My friends and I would like to suggest the following:

• Rely on "old tech" vaccines that inject viral protein into the subject. Let’s not experiment on our population with the canggih vaccines that use the new RNA and DNA technology, whose medium and long-term adverse effects are at present unknown.
• Offer the "old tech" Covid vaccines to the high-risk groups initially – e.g. healthcare workers, other frontline personnel, older people, people with comorbidities (other health problems) – and then later to the entire population. But do not make it mandatory for any particular group. Let people make an informed choice.
• Provide clear information to the public. All vaccines have side effects and the public has a right to know of these. Given the level of mistrust of authorities in the West, some of the doubts expressed there will filter over to Malaysia. The best way of dealing with this mistrust is by being honest with our people. The authorities should tell the people what they know, and also what we still do not know about these vaccines.
• Provide the "old tech" Covid-19 vaccines free to the population.
• Conduct post-Covid-19 vaccination surveillance to obtain an accurate estimate of symptoms and side effects arising from the vaccine.
• Communicate these findings to the people so they can make an informed choice regarding getting vaccinated.

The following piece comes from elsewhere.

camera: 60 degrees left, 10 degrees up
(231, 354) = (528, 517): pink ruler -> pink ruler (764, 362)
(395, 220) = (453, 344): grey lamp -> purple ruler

The Health Ministry is in the midst of conducting an opinion poll to ascertain the Malaysian population’s stance regarding the Covid-19 vaccine.

This is the opportunity for civil society groups and concerned individuals to voice out and call for a cautious and measured approach to the mass vaccination of the Malaysian population.

DR MICHAEL JEYAKUMAR DEVARAJ is the chairperson of Parti Sosialis Malaysia (PSM) was a two-term MP for Sungai Siput.